As I noted in an earlier post, procreation is the main reason why most marriages take place and justifies government protection of that relationship. If procreation is removed, then what difference is there to the nation-state between the union of one man and one woman and the union of two men or two women who admit they are madly in love with each other? Individually, there may be no difference (both heterosexual and homosexual couplings are equally devoted and loving) but societally there is a big difference. Government isn’t in the business of promoting love. However, it is interested in maintaining its population and the stability of its societial framework. Same-sex marriages inherently cannot produce children together. That is why the CCSA and other courts have been forced to disassociate procreation from the institution of marriage.
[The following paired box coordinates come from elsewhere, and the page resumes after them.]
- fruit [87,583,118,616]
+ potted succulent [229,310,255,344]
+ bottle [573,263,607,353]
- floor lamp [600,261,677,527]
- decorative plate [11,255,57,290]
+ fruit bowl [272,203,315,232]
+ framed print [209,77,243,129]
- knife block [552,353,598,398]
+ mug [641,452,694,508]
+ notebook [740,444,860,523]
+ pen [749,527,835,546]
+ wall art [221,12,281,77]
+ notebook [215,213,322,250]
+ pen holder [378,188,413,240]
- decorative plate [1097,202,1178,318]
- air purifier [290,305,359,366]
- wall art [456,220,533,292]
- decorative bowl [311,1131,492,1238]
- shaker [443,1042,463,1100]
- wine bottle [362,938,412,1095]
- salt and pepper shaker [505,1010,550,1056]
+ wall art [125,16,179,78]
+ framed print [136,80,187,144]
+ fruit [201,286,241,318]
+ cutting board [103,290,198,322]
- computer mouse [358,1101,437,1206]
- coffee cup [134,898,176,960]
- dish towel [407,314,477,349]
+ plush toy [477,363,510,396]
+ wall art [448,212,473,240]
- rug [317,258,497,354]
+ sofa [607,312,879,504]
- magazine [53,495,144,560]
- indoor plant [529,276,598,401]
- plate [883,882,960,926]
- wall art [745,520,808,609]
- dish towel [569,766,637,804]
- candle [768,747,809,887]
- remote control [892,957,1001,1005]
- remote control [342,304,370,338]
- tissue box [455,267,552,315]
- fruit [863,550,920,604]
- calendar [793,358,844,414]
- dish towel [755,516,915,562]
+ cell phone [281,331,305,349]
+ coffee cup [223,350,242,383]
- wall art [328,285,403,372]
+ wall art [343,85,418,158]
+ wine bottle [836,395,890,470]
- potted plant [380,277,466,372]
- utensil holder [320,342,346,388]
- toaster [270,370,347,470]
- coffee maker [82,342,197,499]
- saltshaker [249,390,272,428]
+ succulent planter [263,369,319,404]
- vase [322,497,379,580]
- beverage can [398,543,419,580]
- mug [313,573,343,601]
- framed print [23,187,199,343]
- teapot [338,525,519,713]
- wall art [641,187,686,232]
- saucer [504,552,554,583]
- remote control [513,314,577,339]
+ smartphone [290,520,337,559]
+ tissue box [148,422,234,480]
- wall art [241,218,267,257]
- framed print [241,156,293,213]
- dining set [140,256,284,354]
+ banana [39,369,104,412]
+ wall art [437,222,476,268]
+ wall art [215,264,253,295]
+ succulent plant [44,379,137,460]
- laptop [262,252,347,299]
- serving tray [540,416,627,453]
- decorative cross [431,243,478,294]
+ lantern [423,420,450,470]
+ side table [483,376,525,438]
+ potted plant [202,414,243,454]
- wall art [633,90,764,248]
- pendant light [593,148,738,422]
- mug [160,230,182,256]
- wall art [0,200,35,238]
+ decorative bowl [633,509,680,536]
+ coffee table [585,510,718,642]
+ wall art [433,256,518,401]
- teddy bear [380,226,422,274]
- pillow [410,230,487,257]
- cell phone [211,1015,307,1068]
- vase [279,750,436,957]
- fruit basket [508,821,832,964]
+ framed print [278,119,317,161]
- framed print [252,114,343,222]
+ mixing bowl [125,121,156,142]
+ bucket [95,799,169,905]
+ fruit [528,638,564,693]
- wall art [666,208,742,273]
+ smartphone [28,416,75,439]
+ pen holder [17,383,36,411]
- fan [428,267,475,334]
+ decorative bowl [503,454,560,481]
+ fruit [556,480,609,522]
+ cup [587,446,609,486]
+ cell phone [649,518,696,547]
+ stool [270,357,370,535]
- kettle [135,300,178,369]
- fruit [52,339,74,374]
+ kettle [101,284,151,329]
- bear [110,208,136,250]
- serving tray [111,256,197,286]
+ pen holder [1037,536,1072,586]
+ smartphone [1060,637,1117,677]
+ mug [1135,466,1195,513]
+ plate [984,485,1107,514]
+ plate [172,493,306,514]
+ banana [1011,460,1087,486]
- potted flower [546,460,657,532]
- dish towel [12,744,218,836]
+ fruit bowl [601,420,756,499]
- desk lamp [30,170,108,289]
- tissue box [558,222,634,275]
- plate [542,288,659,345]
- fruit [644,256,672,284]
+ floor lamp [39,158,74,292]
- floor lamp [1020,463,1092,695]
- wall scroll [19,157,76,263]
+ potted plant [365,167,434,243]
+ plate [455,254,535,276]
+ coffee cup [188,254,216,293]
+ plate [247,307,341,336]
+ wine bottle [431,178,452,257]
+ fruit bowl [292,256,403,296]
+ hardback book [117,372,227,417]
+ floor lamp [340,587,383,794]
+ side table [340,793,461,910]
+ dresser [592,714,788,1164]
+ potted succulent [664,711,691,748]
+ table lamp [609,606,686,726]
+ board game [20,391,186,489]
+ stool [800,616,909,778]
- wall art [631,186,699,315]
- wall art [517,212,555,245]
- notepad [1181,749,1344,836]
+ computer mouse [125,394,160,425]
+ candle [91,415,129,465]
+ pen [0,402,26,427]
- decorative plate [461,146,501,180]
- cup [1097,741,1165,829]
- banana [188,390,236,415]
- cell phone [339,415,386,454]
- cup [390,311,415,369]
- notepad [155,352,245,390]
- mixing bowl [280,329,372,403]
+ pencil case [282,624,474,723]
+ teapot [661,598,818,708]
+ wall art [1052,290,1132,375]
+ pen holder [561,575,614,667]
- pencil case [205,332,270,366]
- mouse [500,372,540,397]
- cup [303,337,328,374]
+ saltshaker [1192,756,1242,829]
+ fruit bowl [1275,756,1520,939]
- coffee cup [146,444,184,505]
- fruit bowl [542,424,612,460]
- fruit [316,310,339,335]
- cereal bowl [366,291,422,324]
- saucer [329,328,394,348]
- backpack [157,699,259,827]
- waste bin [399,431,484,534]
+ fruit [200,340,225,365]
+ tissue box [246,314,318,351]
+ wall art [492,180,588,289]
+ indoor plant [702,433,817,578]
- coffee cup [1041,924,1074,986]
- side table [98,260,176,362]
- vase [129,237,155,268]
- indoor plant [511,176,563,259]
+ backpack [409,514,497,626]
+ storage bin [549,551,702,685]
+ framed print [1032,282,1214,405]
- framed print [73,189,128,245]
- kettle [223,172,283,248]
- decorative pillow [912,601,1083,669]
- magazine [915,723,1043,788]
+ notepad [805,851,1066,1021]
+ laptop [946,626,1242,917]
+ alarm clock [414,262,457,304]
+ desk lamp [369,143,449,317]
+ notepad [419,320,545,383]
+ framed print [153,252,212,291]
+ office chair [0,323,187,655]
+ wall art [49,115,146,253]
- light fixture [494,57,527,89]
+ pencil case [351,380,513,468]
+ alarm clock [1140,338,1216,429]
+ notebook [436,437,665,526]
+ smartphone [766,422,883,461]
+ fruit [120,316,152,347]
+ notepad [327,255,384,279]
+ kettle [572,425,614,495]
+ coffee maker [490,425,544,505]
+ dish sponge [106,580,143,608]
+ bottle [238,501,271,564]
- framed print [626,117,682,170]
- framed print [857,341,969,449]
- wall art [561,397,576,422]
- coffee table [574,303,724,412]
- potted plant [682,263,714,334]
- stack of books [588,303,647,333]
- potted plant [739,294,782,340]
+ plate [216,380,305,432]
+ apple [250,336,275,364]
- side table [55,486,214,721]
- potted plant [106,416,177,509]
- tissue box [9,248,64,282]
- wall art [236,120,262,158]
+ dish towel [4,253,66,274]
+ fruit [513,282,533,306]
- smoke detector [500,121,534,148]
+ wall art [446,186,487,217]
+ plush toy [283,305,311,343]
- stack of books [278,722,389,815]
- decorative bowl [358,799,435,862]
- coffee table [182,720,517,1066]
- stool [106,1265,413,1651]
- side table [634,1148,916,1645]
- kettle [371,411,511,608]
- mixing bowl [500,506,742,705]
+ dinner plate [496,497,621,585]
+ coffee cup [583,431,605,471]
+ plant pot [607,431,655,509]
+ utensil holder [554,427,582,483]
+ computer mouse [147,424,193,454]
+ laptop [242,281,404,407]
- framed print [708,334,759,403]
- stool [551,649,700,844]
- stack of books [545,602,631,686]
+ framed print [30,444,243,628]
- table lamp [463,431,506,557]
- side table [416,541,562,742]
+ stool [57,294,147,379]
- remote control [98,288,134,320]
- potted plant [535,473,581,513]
Disturbingly similiar to Massachusetts, the CCSA gave the legislature an ultimatium–either you legislate same-sex marriage within one year or we’ll be forced to humbly perform the constitutionally-empowered job ourselves. Even more disturbing than that is the dissenting opinion of Justice O’Regan. Justice O’Regan dissented not because she disagreed that to deny marriage rights to same-sex couples was unconstitutional. Rather, O’Regan wanted to legislate same-sex marriage from the bench and completely leave out the South African legislature:
In my view, this Court should develop the common-law rule that as suggested by the majority in the Supreme Court of Appeal, and at the same time READ IN THE WORDS to section 30 of the [Marriage] Act that would with immediate effect permit gays and lesbians to be married by civil marriage officers (and such religious marriage officers as consider such marriages not to fall outside the tenets of their religion). [See paragraph 169].
And this:
The doctrine of separation of powers is an important one in our constitution but I cannot see that it can be used to avoid the obligation of a court to provide appropriate relief that is just and equitable to litigants who successfully raise a constitutional complaint. [See paragraph 170].
Yeah, “constitutional” according to you, Judge. Do you dread Justice Ginsburg or Justice Kennedy writing that same language about the U.S. Constitution? ” Yeah, separation of powers is a important constitutional principle, but, heck so is the right to privacy. Same-sex marriage for everyone!”
A final capstone:
An Act of Parliament conferring the right to marry on gays and lesbians might be thought to carry greater democratic legitimacy than an order of this Court. The power and duty to protect constitutional rights is conferred upon the courts and the courts should not shirk from that duty. The legitimacy of an order made by the Court does not flow from the status of the institution itself, but from the fact that it gives effect to the provisions of our Consitution. [See paragraph 171].
In other words, the CCSA’s order is democratically legitimate because the CCSA is the legitimate mouthpiece of the constitution. Not true, at least in America. Both the Executive and Legislative branches can act constitutionally. Justice O’Regan’s circular powergrab smacks of preening elitism.
The CCSA decision (especially O’Regan’s dissent) showcases the liberal disease of judicial superiority and activism that comforts radical judges when they impose same-sex marriage by fiat–and why if we have more than 4 activists on our Supreme Court, same-sex marriage (despite overwhelming public opposition) will be thrust on America too.